Resilience in Lockdown
March 2020 to 2021 saw the closure of hundreds of church buildings. For Bishop June, this time displayed the true heart and resilience of the Church she serves.
“Right at the core of my time as bishop was two years of lockdown. I am so proud of the way that the whole diocese and especially the clergy, just simply hung in there. Who could have believed as a bishop, that they would be asking the communities to close their churches? Yet they adapted. We discovered digital church, new ways of pastoral care, and clergy adapted to the horrendous nature of funerals. We will in years to come, look back and remember how horrible lockdown was, but there was lots of resilience and determination to stay true to who we are.”

Not a rounding off… An opening up.
“I am a great believer that a lot of what you do, you do for your successor. Sometimes you make some hard decisions. But you know, in every job I’ve done, I have right from the first day thought to myself, “What will my successor bless me for?” It’s like a relay race. I’m a great fan of Reinhold Niebuhr who said, ‘Nothing that is worth doing can be achieved in our lifetime; therefore, we must be saved by hope.’ “I was blessed by all the faithfulness of my predecessors, and all the labour they put into this diocese. It’s a relatively short time, five years, though people tell me that I’ve done quite a lot. I knew when I would retire, I would look back not just on what I have done, but what baton I am handing on.”

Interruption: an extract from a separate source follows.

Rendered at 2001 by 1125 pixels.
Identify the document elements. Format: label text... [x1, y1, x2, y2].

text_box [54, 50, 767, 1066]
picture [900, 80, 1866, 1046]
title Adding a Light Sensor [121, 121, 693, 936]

Photo: Huw Ryden At the end of her final presidential address at Diocesan Conference, Bishop June said, “Thank you for allowing me to be a part of shaping Llandaff. It has been such a privilege. You have done me the greatest honour in supporting me in this calling. I thank you for your prayers. You have been such a mighty blessing to me.”

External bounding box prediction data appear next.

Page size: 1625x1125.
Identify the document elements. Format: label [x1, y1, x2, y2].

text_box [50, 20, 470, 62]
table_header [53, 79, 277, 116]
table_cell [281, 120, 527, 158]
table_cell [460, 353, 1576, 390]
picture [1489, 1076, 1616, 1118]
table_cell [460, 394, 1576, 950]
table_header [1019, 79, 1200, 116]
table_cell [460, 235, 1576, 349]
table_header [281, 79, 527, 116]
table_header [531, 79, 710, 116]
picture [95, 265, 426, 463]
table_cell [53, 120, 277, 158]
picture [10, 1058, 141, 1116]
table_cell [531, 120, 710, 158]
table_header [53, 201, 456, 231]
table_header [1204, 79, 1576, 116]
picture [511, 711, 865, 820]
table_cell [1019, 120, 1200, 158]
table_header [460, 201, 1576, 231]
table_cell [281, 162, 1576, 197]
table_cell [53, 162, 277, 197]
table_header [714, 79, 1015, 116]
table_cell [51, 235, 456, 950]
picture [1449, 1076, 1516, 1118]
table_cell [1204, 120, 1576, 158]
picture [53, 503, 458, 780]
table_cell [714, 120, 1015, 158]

In response, Archdeacon Mike Komor has written this letter of thanks to The Right Rev’d June Osborne:
Dear Bishop June, On behalf of the diocese, it’s my privilege to thank you for your ministry to us and among us since 2017. You came to us as someone unknown to the great majority of people in the diocese, but you worked incredibly hard in your first months to familiarise yourself with Llandaff’s people and places. Very quickly you immersed yourself in our culture and customs, and swiftly began the serious work of constructing a new vision for the Church in this corner of God’s vineyard. During your oversight of the diocese, you have invested heavily, time and resources in enabling both lay and clergy to develop their leadership potential, while simultaneously driving the diocese forward along its path of reform. So many people in Llandaff have benefitted so much from the compassion, wisdom, and boldness that you have brought to bear on your episcopacy. Never one to duck the hard decisions or avoid the difficult conversations, your desire at all times has been the good of the diocese and its people. Your energy and enthusiasm for ministry has been awe-inspiring, and now that the time has come for you to take some well-earned rest our hope and prayer for you is that you will have a long, happy, and fulfilling retirement.
May God bless you, as you have blessed us.